--- Document images with source code ---
↓
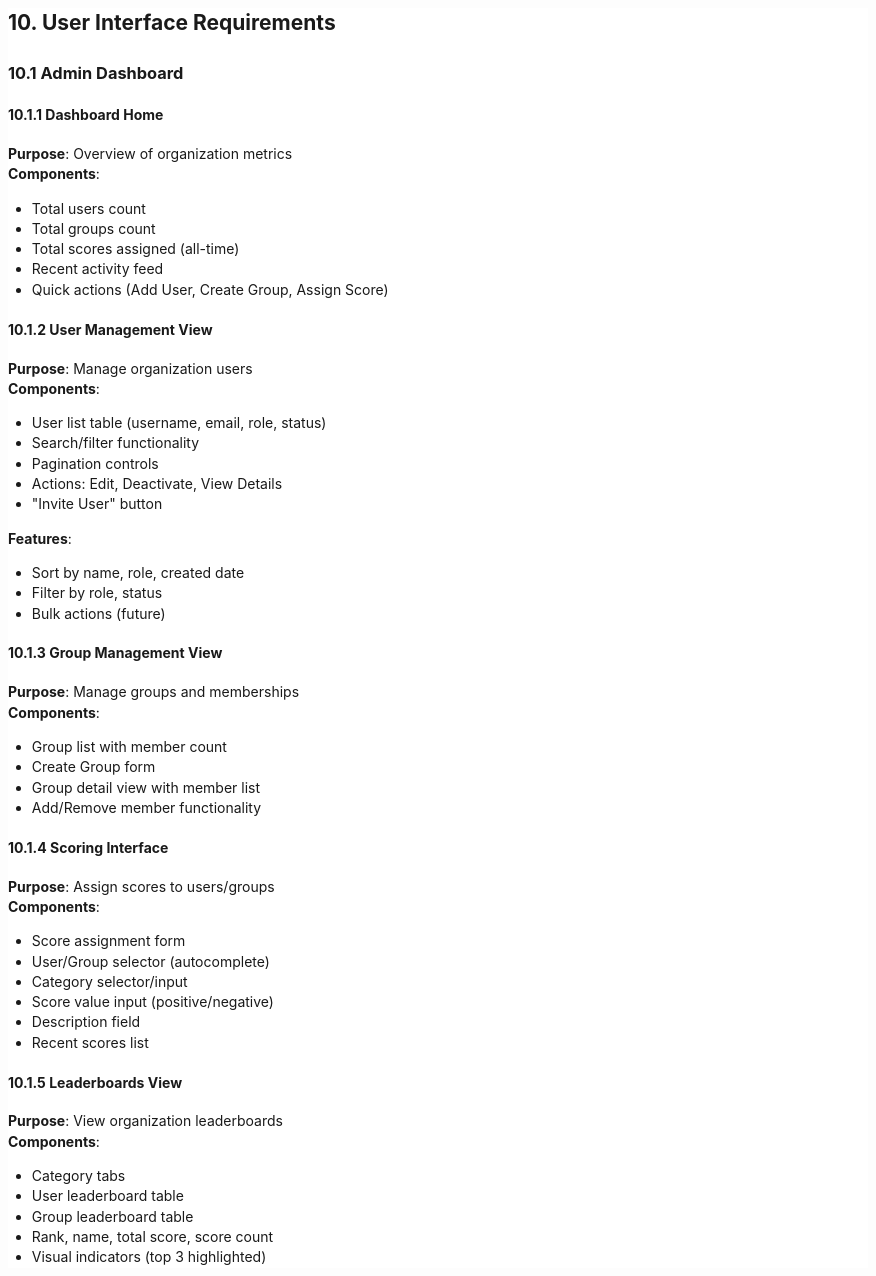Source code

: ## 10. User Interface Requirements

### 10.1 Admin Dashboard

#### 10.1.1 Dashboard Home
**Purpose**: Overview of organization metrics  
**Components**:
- Total users count
- Total groups count
- Total scores assigned (all-time)
- Recent activity feed
- Quick actions (Add User, Create Group, Assign Score)

#### 10.1.2 User Management View
**Purpose**: Manage organization users  
**Components**:
- User list table (username, email, role, status)
- Search/filter functionality
- Pagination controls
- Actions: Edit, Deactivate, View Details
- "Invite User" button

**Features**:
- Sort by name, role, created date
- Filter by role, status
- Bulk actions (future)

#### 10.1.3 Group Management View
**Purpose**: Manage groups and memberships  
**Components**:
- Group list with member count
- Create Group form
- Group detail view with member list
- Add/Remove member functionality

#### 10.1.4 Scoring Interface
**Purpose**: Assign scores to users/groups  
**Components**:
- Score assignment form
- User/Group selector (autocomplete)
- Category selector/input
- Score value input (positive/negative)
- Description field
- Recent scores list

#### 10.1.5 Leaderboards View
**Purpose**: View organization leaderboards  
**Components**:
- Category tabs
- User leaderboard table
- Group leaderboard table
- Rank, name, total score, score count
- Visual indicators (top 3 highlighted)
↑
--- EXERCISE DETAILS ---
Update the source text of every row so that "Purpose" becomes "Goal", and leave everything else unchanged. Give back only the source text, without the pictures.

--- FINISHED EXERCISE ---
Source code

: ## 10. User Interface Requirements

### 10.1 Admin Dashboard

#### 10.1.1 Dashboard Home
**Goal**: Overview of organization metrics  
**Components**:
- Total users count
- Total groups count
- Total scores assigned (all-time)
- Recent activity feed
- Quick actions (Add User, Create Group, Assign Score)

#### 10.1.2 User Management View
**Goal**: Manage organization users  
**Components**:
- User list table (username, email, role, status)
- Search/filter functionality
- Pagination controls
- Actions: Edit, Deactivate, View Details
- "Invite User" button

**Features**:
- Sort by name, role, created date
- Filter by role, status
- Bulk actions (future)

#### 10.1.3 Group Management View
**Goal**: Manage groups and memberships  
**Components**:
- Group list with member count
- Create Group form
- Group detail view with member list
- Add/Remove member functionality

#### 10.1.4 Scoring Interface
**Goal**: Assign scores to users/groups  
**Components**:
- Score assignment form
- User/Group selector (autocomplete)
- Category selector/input
- Score value input (positive/negative)
- Description field
- Recent scores list

#### 10.1.5 Leaderboards View
**Goal**: View organization leaderboards  
**Components**:
- Category tabs
- User leaderboard table
- Group leaderboard table
- Rank, name, total score, score count
- Visual indicators (top 3 highlighted)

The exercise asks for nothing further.